The short story opens with his first reverie as Commander Mitty, a veteran daredevil navy captain who leads his aircrew through a harrowing storm. After his strategy saves their SN202 hydroplane, he is commended by his admiring crew:
The Old Man’ll get us through. … The Old Man ain’t afraid of Hell!
In reality, Walter is merely driving his wife to her hairdresser appointment. Apparently his alter ego overtakes his true identity as he drives too fast for Mrs. Mitty’s liking.
After they arrive at her hairdresser, Mitty's domineering wife nags him to purchase overshoes for himself. After she tells him to wear gloves, like a child, Walter imagines himself as highly respected surgeon. In this second daydream, he dons surgical gloves and swoops in to help other physicians. They revere him as a brilliant surgeon whose published work they admire. In the operating room, they desperately need his help to fix the “anaesthetizer” machine and save a millionaire banker. Even better, he is asked to step in and take over the operation for the other surgeons, which he heroically does. In reality, though, Walter is parking his car and nearly hits another one in the lot.

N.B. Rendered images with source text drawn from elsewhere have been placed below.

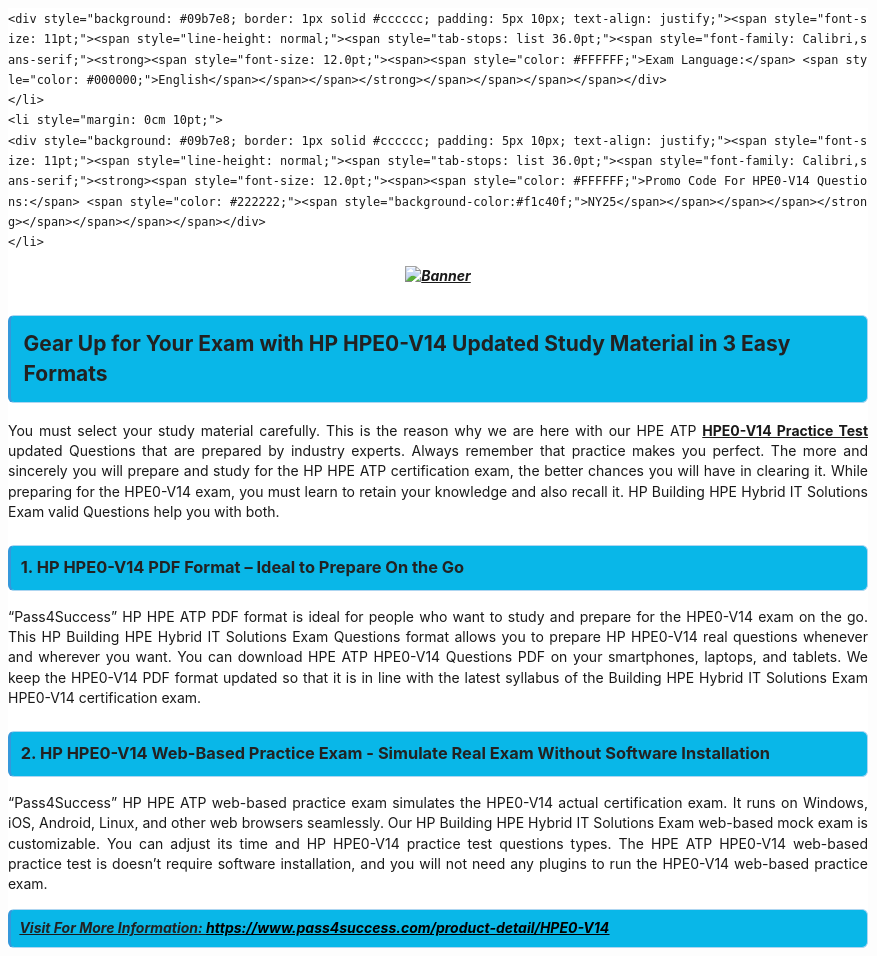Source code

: 	<div style="background: #09b7e8; border: 1px solid #cccccc; padding: 5px 10px; text-align: justify;"><span style="font-size: 11pt;"><span style="line-height: normal;"><span style="tab-stops: list 36.0pt;"><span style="font-family: Calibri,sans-serif;"><strong><span style="font-size: 12.0pt;"><span><span style="color: #FFFFFF;">Exam Language:</span> <span style="color: #000000;">English</span></span></span></strong></span></span></span></span></div>
	</li>
	<li style="margin: 0cm 10pt;">
	<div style="background: #09b7e8; border: 1px solid #cccccc; padding: 5px 10px; text-align: justify;"><span style="font-size: 11pt;"><span style="line-height: normal;"><span style="tab-stops: list 36.0pt;"><span style="font-family: Calibri,sans-serif;"><strong><span style="font-size: 12.0pt;"><span><span style="color: #FFFFFF;">Promo Code For HPE0-V14 Questions:</span> <span style="color: #222222;"><span style="background-color:#f1c40f;">NY25</span></span></span></span></strong></span></span></span></span></div>
	</li>
</ul>

<p style="text-align: center;"><em><strong><strong><a href="https://www.pass4success.com/product-detail/HPE0-V14"><img width="100%" src="https://i.imgur.com/VJgjeqx.jpg" alt="Banner"/></a></strong></strong></em></p>

<h2><strong><span style="display: block; color: #222222; background: #09b7e8; border: 0.5px solid #AED6F1; border-left: 3px solid #3498DB; padding: .6em; border-radius: 6px;">Gear Up for Your Exam with HP HPE0-V14 Updated Study Material in 3 Easy Formats</span></strong></h2>

<p style="text-align: justify;">You must select your study material carefully. This is the reason why we are here with our HPE ATP <strong><a href="https://www.pass4success.com/hp">HPE0-V14 Practice Test</a></strong> updated Questions that are prepared by industry experts. Always remember that practice makes you perfect. The more and sincerely you will prepare and study for the HP HPE ATP certification exam, the better chances you will have in clearing it. While preparing for the HPE0-V14 exam, you must learn to retain your knowledge and also recall it. HP Building HPE Hybrid IT Solutions Exam valid Questions help you with both.</p>

<h3><strong><span style="display: block; color: #222222; background: #09b7e8; border: 0.5px solid #AED6F1; border-left: 3px solid #3498DB; padding: .6em; border-radius: 6px;">1. HP HPE0-V14 PDF Format – Ideal to Prepare On the Go</span></strong></h3>

<p style="text-align: justify;">“Pass4Success” HP HPE ATP PDF format is ideal for people who want to study and prepare for the <strong></strong> HPE0-V14 exam on the go. This HP Building HPE Hybrid IT Solutions Exam Questions format allows you to prepare HP HPE0-V14 real questions whenever and wherever you want. You can download HPE ATP HPE0-V14 Questions PDF on your smartphones, laptops, and tablets. We keep the HPE0-V14 PDF format updated so that it is in line with the latest syllabus of the Building HPE Hybrid IT Solutions Exam HPE0-V14 certification exam.</p>

<h3><strong><span style="display: block; color: #222222; background: #09b7e8; border: 0.5px solid #AED6F1; border-left: 3px solid #3498DB; padding: .6em; border-radius: 6px;">2. HP HPE0-V14 Web-Based Practice Exam - Simulate Real Exam Without Software Installation</span></strong></h3>

<p style="text-align: justify;">“Pass4Success” HP HPE ATP web-based practice exam simulates the HPE0-V14 actual certification exam. It runs on Windows, iOS, Android, Linux, and other web browsers seamlessly. Our HP Building HPE Hybrid IT Solutions Exam web-based mock exam is customizable. You can adjust its time and HP HPE0-V14 practice test questions types. The HPE ATP HPE0-V14 web-based practice test is doesn’t require software installation, and you will not need any plugins to run the HPE0-V14 web-based practice exam.</p>

<p><strong><strong><u><em><strong><strong><strong><strong><span style="display: block; color: #222222; background: #09b7e8; border: 0.5px solid #AED6F1; border-left: 3px solid #3498DB; padding: .6em; border-radius: 6px;">Visit For More Information: <span style="color: #000000;"><a href="https://www.pass4success.com/product-detail/HPE0-V14" style="color: #000000;">https://www.pass4success.com/product-detail/HPE0-V14</a></span></span></strong></strong></strong></strong></em></u></strong></strong></p>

After buying overshoes, Walter tries to remember what else his wife demanded him to buy while waiting for her hair appointment to finish. In his third daydream, he fancies himself an expert sharpshooter with an injured right arm. In this scenario, Walter is a rakish hero who not only “gets the girl” but also saves this damsel against another man. In reality, though, he is just talking out loud to himself and remembering to buy puppy biscuits.
When Walter sits in a hotel lobby—he needs to be there waiting for his wife as she expects—he picks up a magazine and sees a cover article on the war with Germany, which takes him back to his first daydream as a naval commander living dangerously. He soon enters his fourth daydream—as Captain Mitty, carefree and unfazed by enemy gunfire. Despite being closed in on the enemy, he is nonchalant. After finishing a brandy, he walks to the door of the dugout and waves to the sergeant, brazenly facing the enemy and his fate.

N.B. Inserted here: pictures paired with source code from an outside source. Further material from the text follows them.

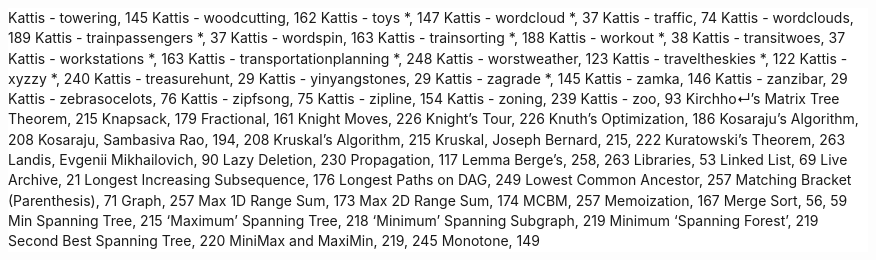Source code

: Kattis - towering, 145
Kattis - woodcutting, 162
Kattis - toys *, 147
Kattis - wordcloud *, 37
Kattis - traffic, 74
Kattis - wordclouds, 189
Kattis - trainpassengers *, 37
Kattis - wordspin, 163
Kattis - trainsorting *, 188
Kattis - workout *, 38
Kattis - transitwoes, 37
Kattis - workstations *, 163
Kattis - transportationplanning *, 248
Kattis - worstweather, 123
Kattis - traveltheskies *, 122
Kattis - xyzzy *, 240
Kattis - treasurehunt, 29
Kattis - yinyangstones, 29
Kattis - zagrade *, 145
Kattis - zamka, 146
Kattis - zanzibar, 29
Kattis - zebrasocelots, 76
Kattis - zipfsong, 75
Kattis - zipline, 154
Kattis - zoning, 239
Kattis - zoo, 93
Kirchho↵’s Matrix Tree Theorem, 215
Knapsack, 179
Fractional, 161
Knight Moves, 226
Knight’s Tour, 226
Knuth’s Optimization, 186
Kosaraju’s Algorithm, 208
Kosaraju, Sambasiva Rao, 194, 208
Kruskal’s Algorithm, 215
Kruskal, Joseph Bernard, 215, 222
Kuratowski’s Theorem, 263
Landis, Evgenii Mikhailovich, 90
Lazy
Deletion, 230
Propagation, 117
Lemma
Berge’s, 258, 263
Libraries, 53
Linked List, 69
Live Archive, 21
Longest Increasing Subsequence, 176
Longest Paths on DAG, 249
Lowest Common Ancestor, 257
Matching
Bracket (Parenthesis), 71
Graph, 257
Max 1D Range Sum, 173
Max 2D Range Sum, 174
MCBM, 257
Memoization, 167
Merge Sort, 56, 59
Min Spanning Tree, 215
‘Maximum’ Spanning Tree, 218
‘Minimum’ Spanning Subgraph, 219
Minimum ‘Spanning Forest’, 219
Second Best Spanning Tree, 220
MiniMax and MaxiMin, 219, 245
Monotone, 149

The fifth and final daydream extends from this fourth daydream. After his wife instructs Walter to wait a minute for her—in the rain on the sidewalk when she needs to duck into a drugstore—he imagines himself as the doomed Captain Mitty, who now is actually named Walter Mitty.
He took one last drag on his cigarette and snapped it away. Then, with that faint, fleeting smile playing about his lips, he faced the firing squad; erect and motionless, proud and disdainful, Walter Mitty the Undefeated, inscrutable to the last.
This leaves readers with several questions: Has poor Walter given up? Does the firing squad represent his wife? Is he ultimately trapped in his dreary real life? In the end, though, perhaps Walter has won; after all, he has his secret life. He is defiant, “undefeated,” and “inscrutable.” His wife has no knowledge about and cannot take away Walter’s alter egos.